- **Exercise objective**
Do not repeat pictures. Repeat exactly the lines of the listing below from its first line through the line with "1) metal spudger".

START Input data

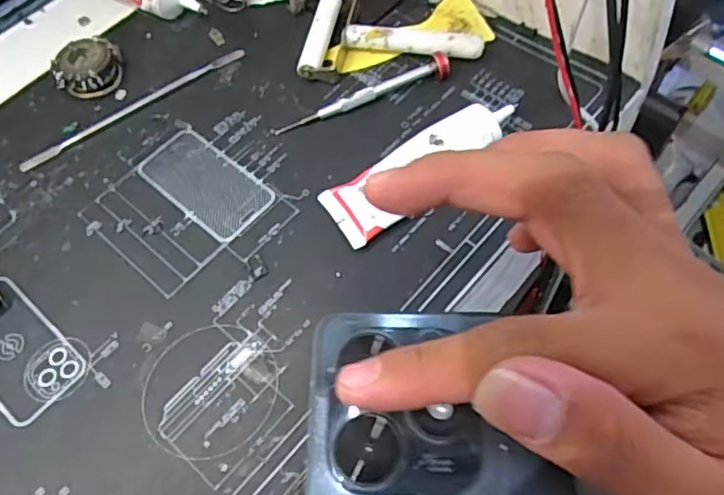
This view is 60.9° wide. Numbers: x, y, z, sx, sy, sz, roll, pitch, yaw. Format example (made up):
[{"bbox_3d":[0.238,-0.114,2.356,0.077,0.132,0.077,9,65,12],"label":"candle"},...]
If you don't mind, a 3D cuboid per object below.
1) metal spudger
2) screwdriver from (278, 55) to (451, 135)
[{"bbox_3d":[-0.157,-0.099,0.427,0.167,0.005,0.013,-32,64,-13],"label":"metal spudger"},{"bbox_3d":[0.000,-0.104,0.409,0.120,0.018,0.015,-18,62,-6],"label":"screwdriver"}]

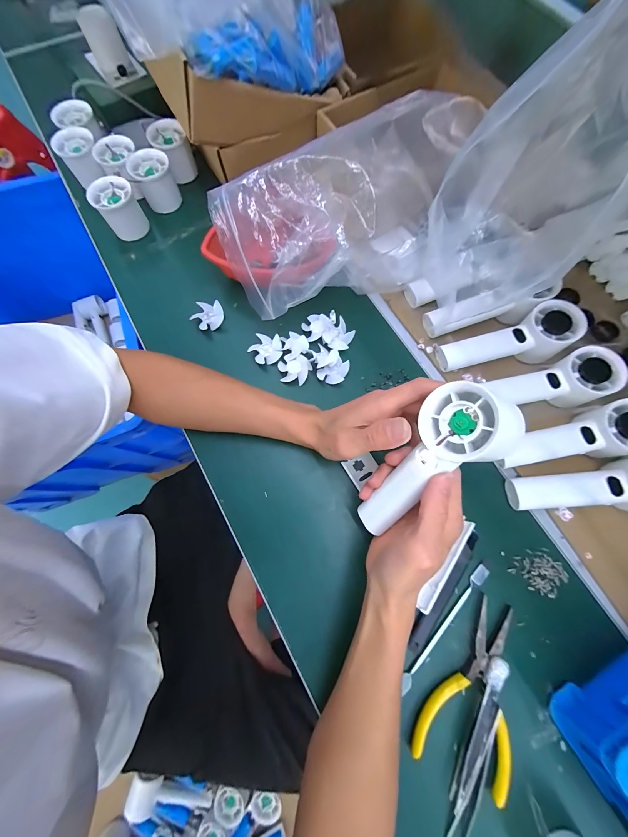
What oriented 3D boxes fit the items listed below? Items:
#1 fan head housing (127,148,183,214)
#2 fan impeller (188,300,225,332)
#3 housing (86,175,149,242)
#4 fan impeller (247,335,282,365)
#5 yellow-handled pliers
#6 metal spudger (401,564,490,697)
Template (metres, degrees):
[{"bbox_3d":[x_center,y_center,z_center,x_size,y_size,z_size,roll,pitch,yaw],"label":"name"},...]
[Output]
[{"bbox_3d":[-0.232,-0.346,0.416,0.054,0.054,0.060,-19,76,-7],"label":"fan head housing"},{"bbox_3d":[-0.141,-0.137,0.377,0.042,0.011,0.035,-1,74,-2],"label":"fan impeller"},{"bbox_3d":[-0.275,-0.298,0.403,0.055,0.050,0.054,0,79,-1],"label":"housing"},{"bbox_3d":[-0.063,-0.090,0.362,0.040,0.009,0.039,-11,75,-5],"label":"fan impeller"},{"bbox_3d":[0.150,0.251,0.265,0.081,0.023,0.146,20,74,4],"label":"yellow-handled pliers"},{"bbox_3d":[0.132,0.208,0.285,0.013,0.008,0.143,43,77,9],"label":"metal spudger"}]

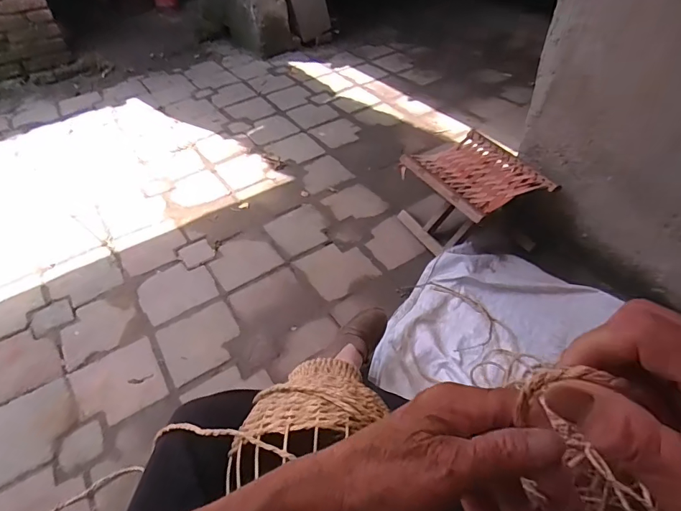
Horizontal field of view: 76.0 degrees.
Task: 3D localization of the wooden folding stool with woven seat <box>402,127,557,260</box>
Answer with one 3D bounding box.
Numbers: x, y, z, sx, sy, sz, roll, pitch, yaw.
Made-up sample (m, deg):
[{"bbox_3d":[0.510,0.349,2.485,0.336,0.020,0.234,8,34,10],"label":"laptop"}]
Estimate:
[{"bbox_3d":[0.361,-0.142,1.215,0.270,0.240,0.305,-22,47,-17],"label":"wooden folding stool with woven seat"}]

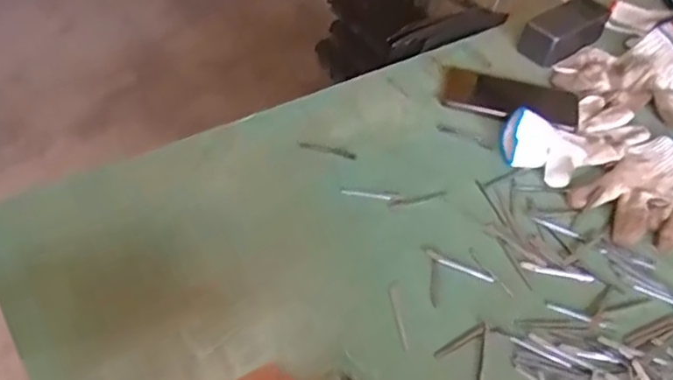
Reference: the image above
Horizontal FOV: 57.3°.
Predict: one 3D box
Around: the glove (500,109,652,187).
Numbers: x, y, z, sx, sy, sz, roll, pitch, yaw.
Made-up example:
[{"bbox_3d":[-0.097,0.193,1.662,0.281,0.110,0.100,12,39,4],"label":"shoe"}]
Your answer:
[{"bbox_3d":[0.276,-0.066,0.705,0.190,0.038,0.095,-20,52,-24],"label":"glove"}]

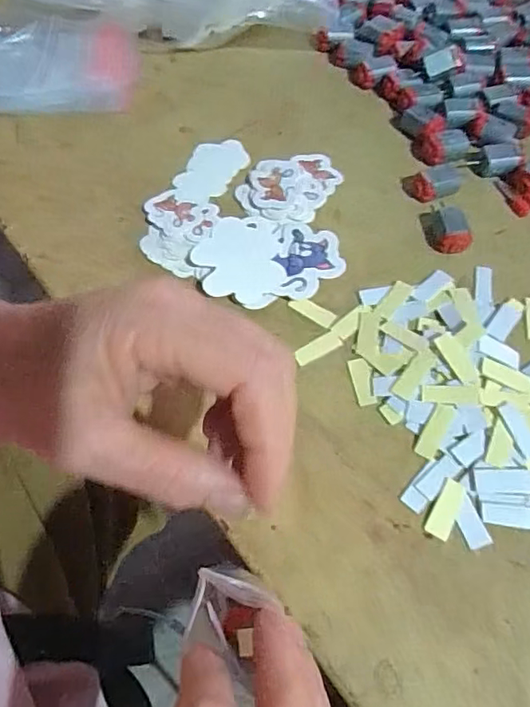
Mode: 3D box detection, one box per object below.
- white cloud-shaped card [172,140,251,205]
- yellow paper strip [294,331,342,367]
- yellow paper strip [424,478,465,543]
[{"bbox_3d":[-0.039,-0.125,0.374,0.038,0.004,0.067,25,61,14],"label":"white cloud-shaped card"},{"bbox_3d":[0.029,-0.003,0.306,0.028,0.004,0.011,-31,65,-13],"label":"yellow paper strip"},{"bbox_3d":[0.087,0.074,0.260,0.012,0.004,0.029,23,66,14],"label":"yellow paper strip"}]

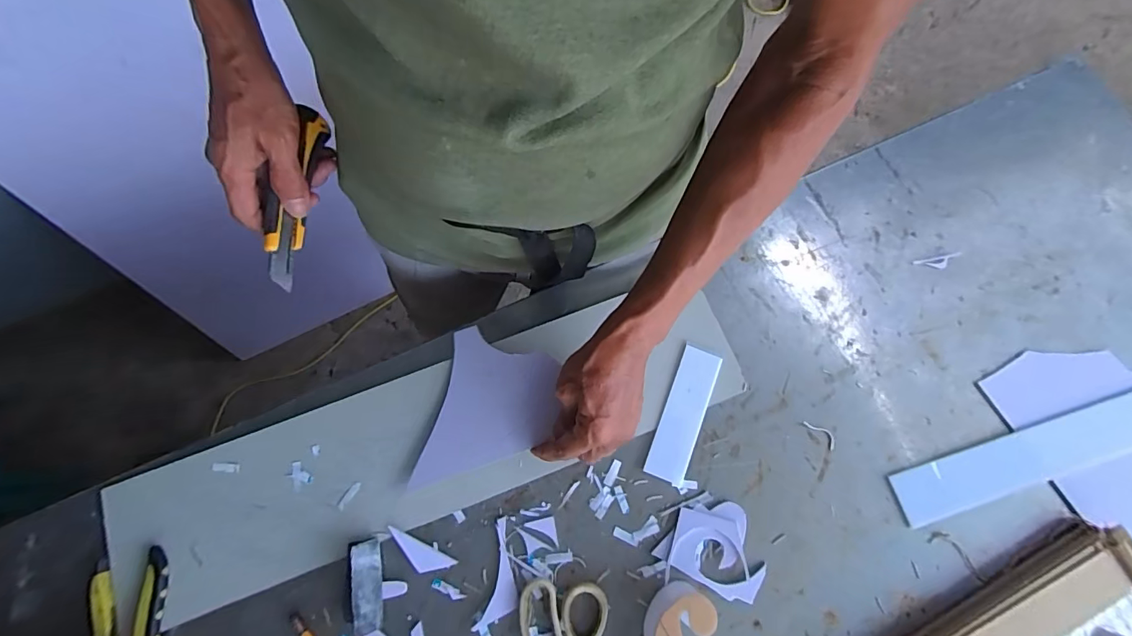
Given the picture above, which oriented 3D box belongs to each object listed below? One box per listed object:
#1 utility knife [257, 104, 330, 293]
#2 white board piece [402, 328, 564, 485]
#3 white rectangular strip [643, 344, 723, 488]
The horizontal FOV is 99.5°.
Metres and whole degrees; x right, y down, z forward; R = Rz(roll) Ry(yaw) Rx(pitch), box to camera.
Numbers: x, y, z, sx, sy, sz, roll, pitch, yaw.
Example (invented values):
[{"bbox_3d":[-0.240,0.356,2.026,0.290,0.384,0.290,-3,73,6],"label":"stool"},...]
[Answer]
[{"bbox_3d":[-0.236,-0.106,0.410,0.020,0.032,0.160,-6,71,34],"label":"utility knife"},{"bbox_3d":[-0.071,0.093,0.465,0.114,0.008,0.146,12,75,5],"label":"white board piece"},{"bbox_3d":[0.117,0.095,0.476,0.041,0.006,0.132,22,76,4],"label":"white rectangular strip"}]

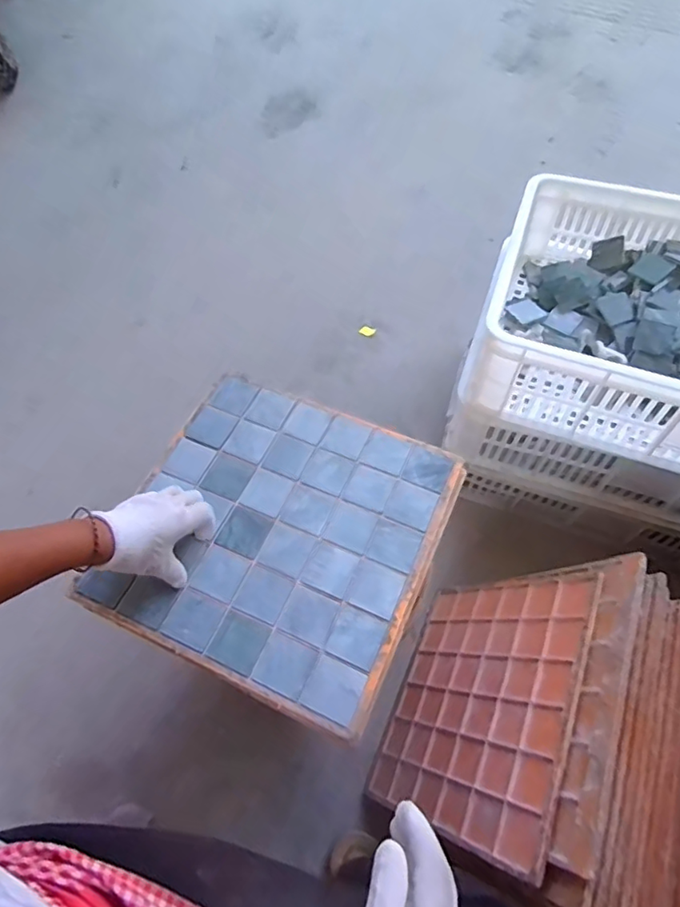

END Input data

- **Task answer**
This view is 60.9° wide. Numbers: x, y, z, sx, sy, sz, roll, pitch, yaw. Format example (made up):
[{"bbox_3d":[0.238,-0.114,2.356,0.077,0.132,0.077,9,65,12],"label":"candle"},...]
If you don't mind, a 3D cuboid per object below.
1) metal spudger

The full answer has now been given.